The crew encountered another form of discrimination while camped at Rosedale, Mississippi. Title IX, which guaranteed equal educational opportunity to women, had passed into law five years earlier. But the NCAA and other institutions continued to challenge its application to women’s collegiate sports. The women’s national college basketball championship was still contended by tiny colleges in the South. The crew rode a bus a few miles down the road to Cleveland, whose Delta State ladies and 6-foot-3 Olympic heroine Lucy Harris whipped the University of Alabama 87-57 in one semifinal en route to its fourth straight title. In the second game, Mississippi College nudged out Valdosta State.

Racism again bared its fangs in Natchez, where a black girl working at the Natchez Village confessed that she was afraid to go on the Pilgrimage Trail or to the Civic Center or even to help entertain the voyageurs that night. Traditionally black Southern University, however, held a racial mirror up to the voyageurs themselves. Several undergraduates of the school in Baton Rouge, Louisiana called attention to the fact that none of the voyageurs was black. Even after the men had returned home to the Chicago area, racism followed. Teacher Terry Cox came home discouraged one day after he had heard white students refer to their black counterparts as “spear chuckers,” and he wondered at how little different a northern big city was to a rural southern town.

Forty years after La Salle: Expedition II, America seems as divided as ever. We discriminate against those whose great sin lies in being different from us. We make the most negative associations we can about customs, skin color, intellect, disability, religion, height, weight, nationality, disease, athleticism, gender and gender choices. The list is inexhaustible, our intolerance boundless.

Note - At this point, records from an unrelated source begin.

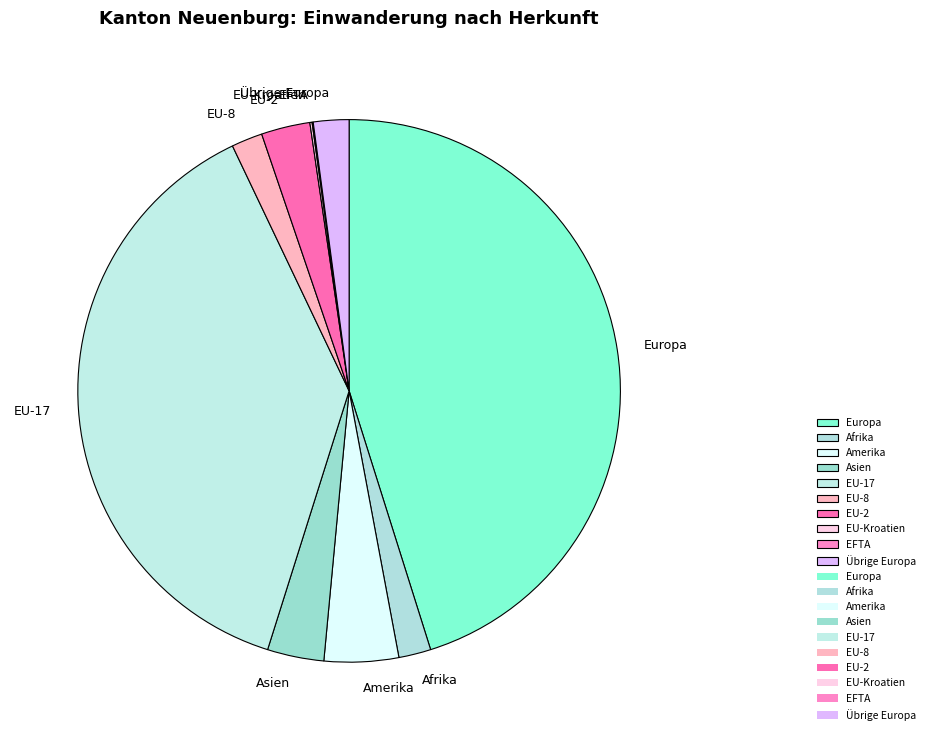

Which slice is the largest?

Europa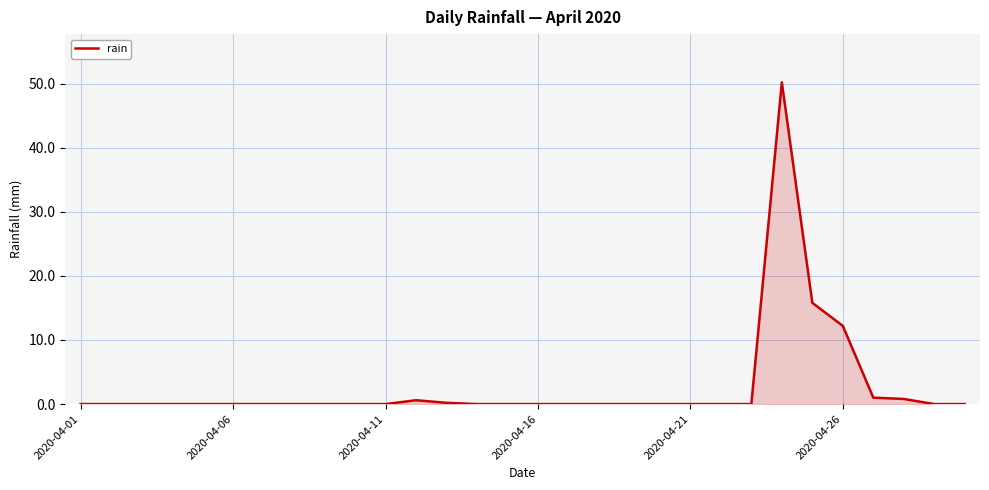

What is the difference between the maximum and minimum values?

50.2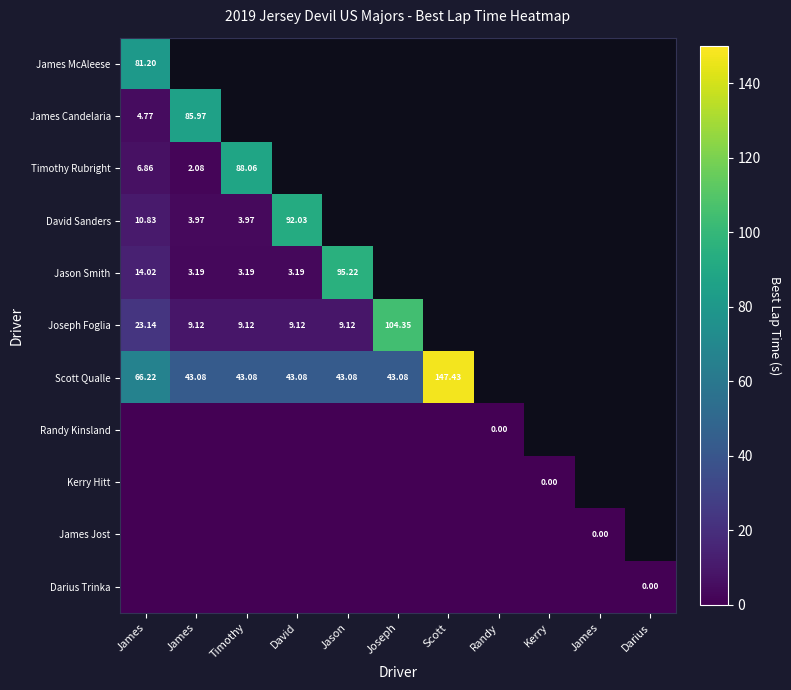

Rank the categories by Scott Qualle value from highest to lowest.

Scott, James, James, Timothy, David, Jason, Joseph, Randy, Kerry, James, Darius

It’s bad enough when such hatred comes with a smirk or a prank. It becomes worse when it is excused as a means of protecting our values or our homeland. But the logical extreme of such attitudes is senseless slaughter at a gay nightclub or black church, bombing of a mosque, desecration of a Jewish cemetery, or a “bathroom” law designed to segregate and criminalize transgender children.

During America’s Bicentennial, honoring the truth that “all men (and women) are created equal,” the voyageurs witnessed a nation in transition. But the overt racial and sexual discrimination they saw was not eliminated. It was only driven underground. Today the fear of the different has been given political cover. We can discriminate indiscriminately. All we have to do is say we are doing so

to protect ourselves from rapists and murderers and drug dealers

           or illegal immigrants trying to take our jobs

                             or the threat (??) of transsexuals in our bathrooms. rl/boy wannabes

                                                                                 or radical Islamic terrorism

as if there were no such thing as radical Christian terrorism alive and well in America.

We must all hope, like Lincoln, that we listen to the better angels of our nature and remember the soul of the old hymn: Blest be the tie that binds our hearts in Christian (and American) love.